Черт его дернул связаться с этим делом! Решил осуществить давнишнюю мечту – деда развлечь!
Дед в последний год начал сдавать. На словах-то он бодрился, никак не хотел понимать, что силы кончаются и что в восемьдесят лет надо бы себя поберечь. Зиму прожили в городе, деду было плохо в четырех стенах, потому что привык он к просторам и чистому воздуху, белому снегу и вольному ветру. Но осенью Матвей с великим трудом запихнул все-таки деда на обследование. И решение врачей было твердым: никакой самодеятельности. А в деревню не только зимой нельзя, но и летом одному там никак. Возраст не тот, сердце изношено, все же восемьдесят лет – не шутка. А в той глуши что случись – никто не поможет, не то что довезти до больницы – приехать не успеют.
В общем, врачи Матвея сильно напугали, и он стоял насмерть: в деревню одному деду – ни ногой. Вот Матвей возьмет отпуск, тогда и поедут они вместе, будут рыбу ловить да грибы собирать.
С возрастом дед стал бухтеть и ворчать. Ворчал на Матвея за то, что тот много работает и дома появляется только к ночи, а квартира большая кому нужна, одному деду в ней хоть волком вой. Ворчал на телевизор за то, что показывает такую ерунду, а больше всего ворчал на домработницу Татьяну Тимофеевну.
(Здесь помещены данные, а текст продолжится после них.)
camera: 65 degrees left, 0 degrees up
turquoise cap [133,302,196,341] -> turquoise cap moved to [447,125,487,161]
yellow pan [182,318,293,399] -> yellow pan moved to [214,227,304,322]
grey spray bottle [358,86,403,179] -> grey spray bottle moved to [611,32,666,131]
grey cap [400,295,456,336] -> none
Та, надо сказать, за словом тоже в карман не лезла, иногда в доме разыгрывались такие баталии, что Матвей подумывал о том, чтобы снять где-нибудь подальше маленькую тихую квартирку и прятаться там хотя бы раз в неделю.
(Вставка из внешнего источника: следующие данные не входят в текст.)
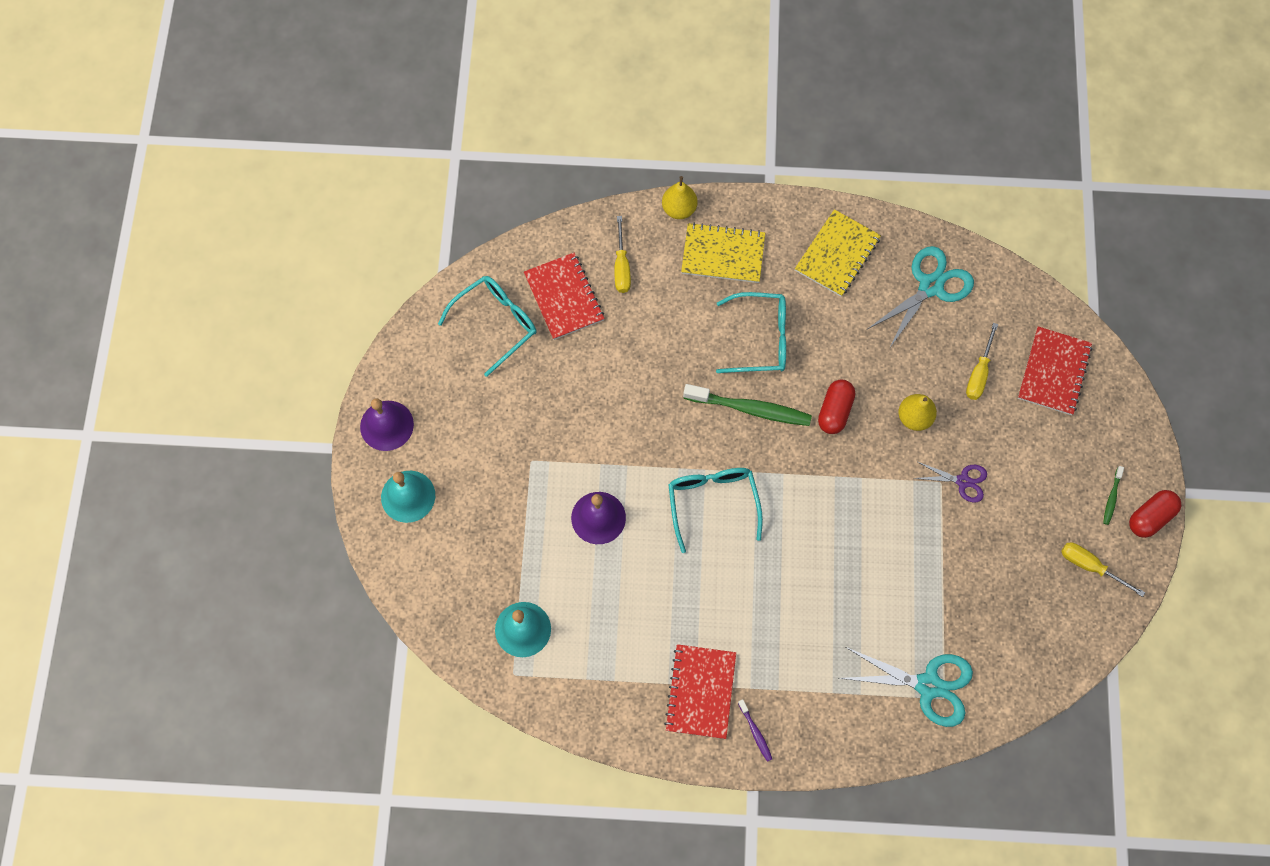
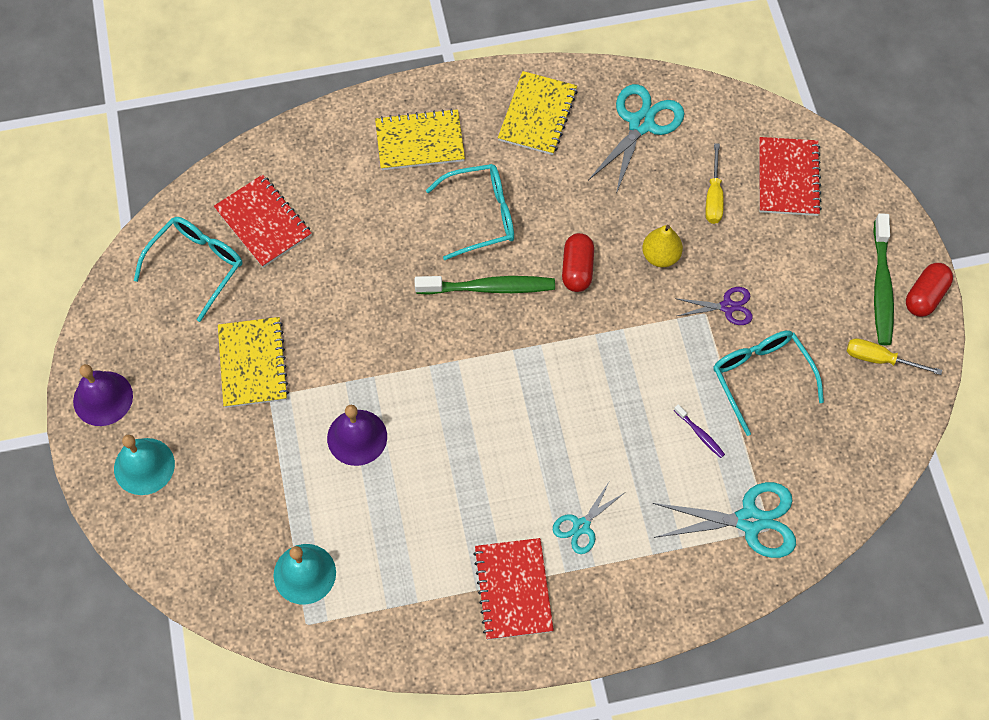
camera: 15 degrees left, 5 degrees down
yellow screwdriver [614,216,631,293] -> none
yellow pear [662,176,698,219] -> none
turquoise glasses [668,468,763,553] -> turquoise glasses moved to [713,331,824,436]
purple toothbrush [738,699,772,762] -> purple toothbrush moved to [674,404,725,458]
green toothbrush [1103,466,1124,525] -> green toothbrush [873,213,894,345], size x2.14
none -> yellow notebook [218,317,289,408]
none -> turquoise scissors [553,482,624,554]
К лету деду стало получше, Матвей и правда решил взять в августе отпуск и отвезти старика в деревню. Заодно и Татьяна Тимофеевна от них отдохнет.
А пока суд да дело, ему показалось очень своевременным нанять бригаду для того, чтобы обшарить озерное дно на том месте, где немцы сбросили ящики. Это даже хорошо, что деда в деревне нету, он непременно прознал бы про ящики, на месте не усидел и вертелся бы у ребят под ногами, только мешал и лишнее внимание привлекал к поискам. Ох, не в добрый час пришла Матвею в голову мысль те ящики треклятые искать! И слава тебе господи, что дед теперь про весь этот кошмар ничего не узнает.
Матвей вырулил на шоссе и прибавил скорость. Джип полетел по шоссе как огромная черная птица. Это сейчас оно свободно, а потом, возле большого города, будет не проехать. Мимо мелькали стоящие вдоль дороги деревья, иногда проносились ветхие домики с обязательными кустами сирени и шиповника во дворах. От быстрой езды настроение стало получше, и он даже обрадовался звонку деда.
Дед с ходу начал ворчать и жаловаться на Татьяну Тимофеевну.
– Ходит и ходит, все окна пораскрывала, сквозняк устроила, кофе наливает – сущие помои…
Тут Матвей его понимал. Пребывая у Матвея в городе, дед пристрастился к хорошему кофе, как ребенок с восхищением смотрел на блестящую кофеварку и даже, по наблюдению Татьяны Тимофеевны, тихонько с ней разговаривал.